* _YOUR TASKS_:
1/ On the regular expressions page, what must the FieldType be set to for a regular expression to affect recognition?
2/ Please repeat the regular expressions page from "Define and Edit" up to and including "information on syntax.)", replacing "accurate" with "reliable".
3/ List every comment line that appears in the code on the regular expressions page.

* _SOURCE PASSAGE_:

+===+

Define and Edit Regular Expressions
SmartZone ICR/OCR allow you to use Regular Expressions to provide the format of expected data contents. If you know the expected format(s), providing that information will make your recognition results more accurate. (See Regular Expressions for information on syntax.)
Specify the Regular Expression String
Use the SetRegularExpression method (ICR: SetRegularExpression; OCR: SetRegularExpression) to specify the regular expression string.
- Note that the FieldType must be set to RegularExpression for your regular expression to impact the recognition.
try
{
…
//Set FieldType to RegularExpression and specify regular expression string
mySmartZoneICR.Reader.FieldType = Accusoft.SmartZoneICRSdk.FieldType.RegularExpression;
mySmartZoneICR.Reader.SetRegularExpression("(\\d{4}){4}");
//Get the regular expression string previously set
string myRegex = mySmartZoneICR.Reader.GetRegularExpression();
//Perform Recognition
TextBlockResult textBlockResult = mySmartZoneICR.Reader.AnalyzeField(imageToRecognize.ToHbitmap(false));
…
}
catch (Accusoft.SmartZoneICRSdk.InvalidRegularExpressionException ex)

+===+

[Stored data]

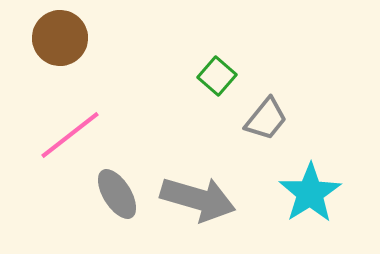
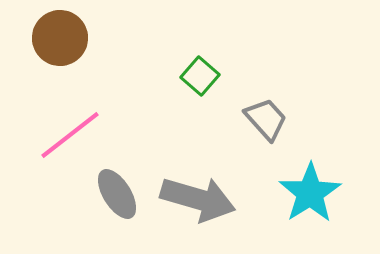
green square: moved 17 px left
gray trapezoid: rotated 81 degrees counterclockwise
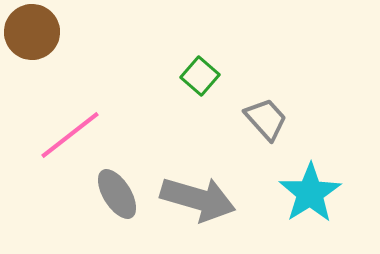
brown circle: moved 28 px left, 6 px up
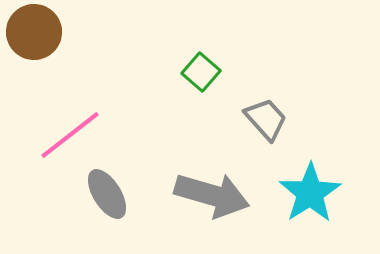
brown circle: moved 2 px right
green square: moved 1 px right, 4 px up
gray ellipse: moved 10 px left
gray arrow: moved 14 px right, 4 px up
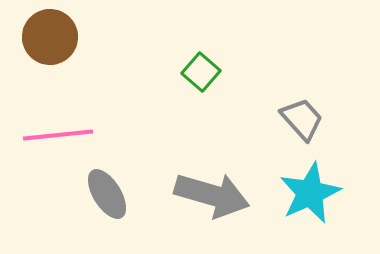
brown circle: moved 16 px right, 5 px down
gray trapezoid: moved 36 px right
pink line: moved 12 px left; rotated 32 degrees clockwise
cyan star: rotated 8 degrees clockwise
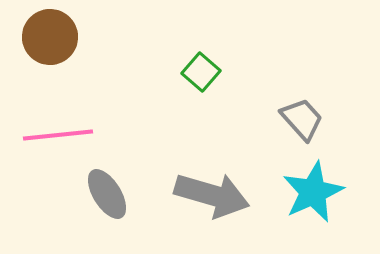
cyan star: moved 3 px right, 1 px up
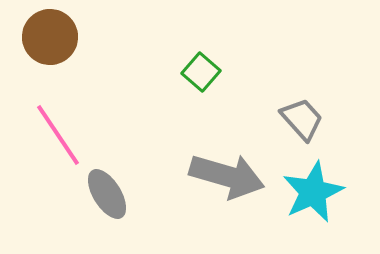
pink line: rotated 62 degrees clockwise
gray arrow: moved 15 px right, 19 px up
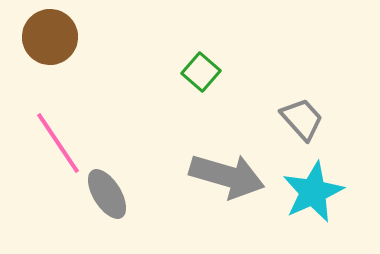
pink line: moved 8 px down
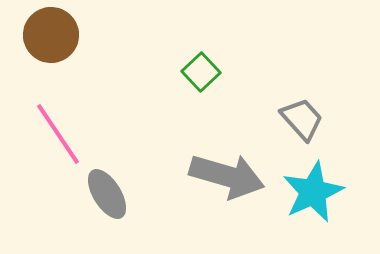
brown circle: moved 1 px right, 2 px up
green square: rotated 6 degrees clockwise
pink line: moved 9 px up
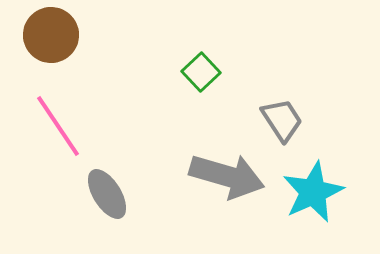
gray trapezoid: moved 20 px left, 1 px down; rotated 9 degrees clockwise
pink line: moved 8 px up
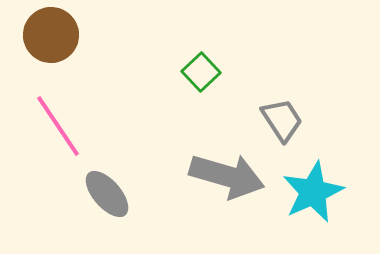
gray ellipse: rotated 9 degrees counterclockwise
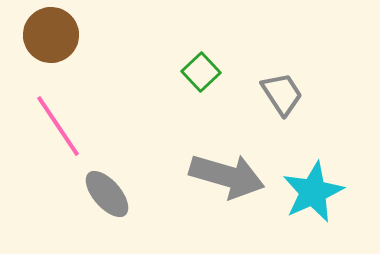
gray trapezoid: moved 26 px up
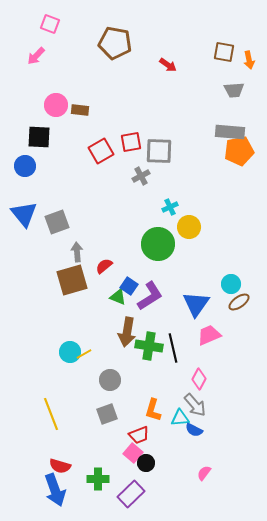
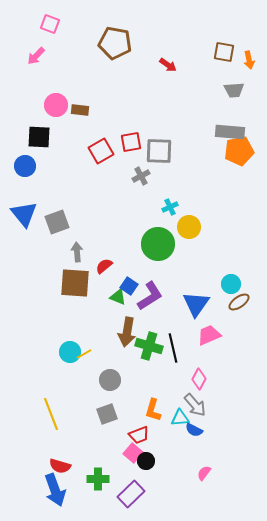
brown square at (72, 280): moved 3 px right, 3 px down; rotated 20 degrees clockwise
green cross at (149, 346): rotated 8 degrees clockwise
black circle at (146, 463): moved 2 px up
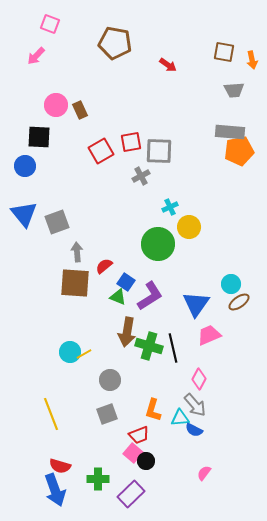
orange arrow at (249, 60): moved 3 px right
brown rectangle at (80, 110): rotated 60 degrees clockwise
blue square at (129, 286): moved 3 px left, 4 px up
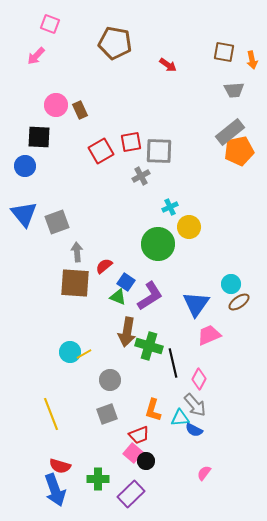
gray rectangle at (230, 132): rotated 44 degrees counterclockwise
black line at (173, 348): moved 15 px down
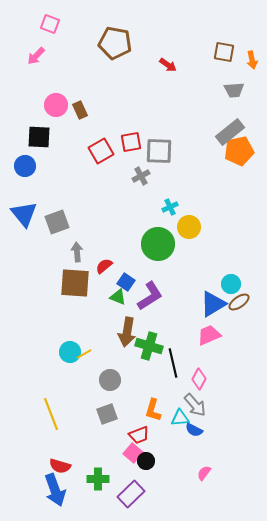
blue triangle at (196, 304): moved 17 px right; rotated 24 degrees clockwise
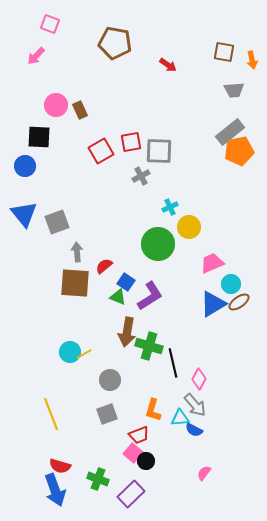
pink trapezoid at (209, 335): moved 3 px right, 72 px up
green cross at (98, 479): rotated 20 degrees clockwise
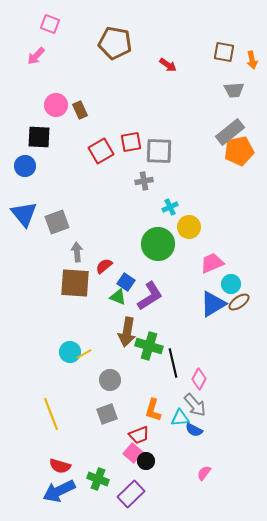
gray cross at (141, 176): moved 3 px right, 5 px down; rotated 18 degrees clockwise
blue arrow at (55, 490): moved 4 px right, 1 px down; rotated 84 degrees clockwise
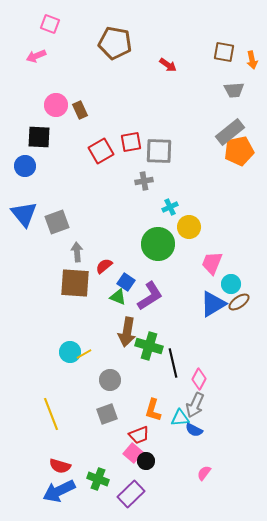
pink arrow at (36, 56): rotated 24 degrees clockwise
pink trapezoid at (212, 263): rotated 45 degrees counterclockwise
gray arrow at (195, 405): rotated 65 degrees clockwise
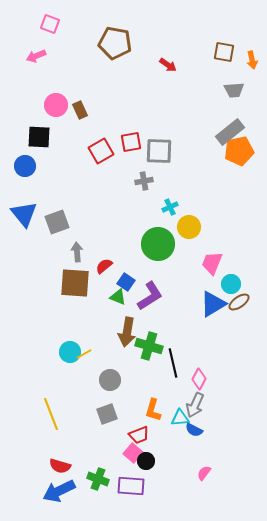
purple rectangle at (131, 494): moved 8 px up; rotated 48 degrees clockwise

+===+

* _SOLUTIONS_:
1/ RegularExpression

2/
Define and Edit Regular Expressions
SmartZone ICR/OCR allow you to use Regular Expressions to provide the format of expected data contents. If you know the expected format(s), providing that information will make your recognition results more reliable. (See Regular Expressions for information on syntax.)

3/
- Set FieldType to RegularExpression and specify regular expression string
- Get the regular expression string previously set
- Perform Recognition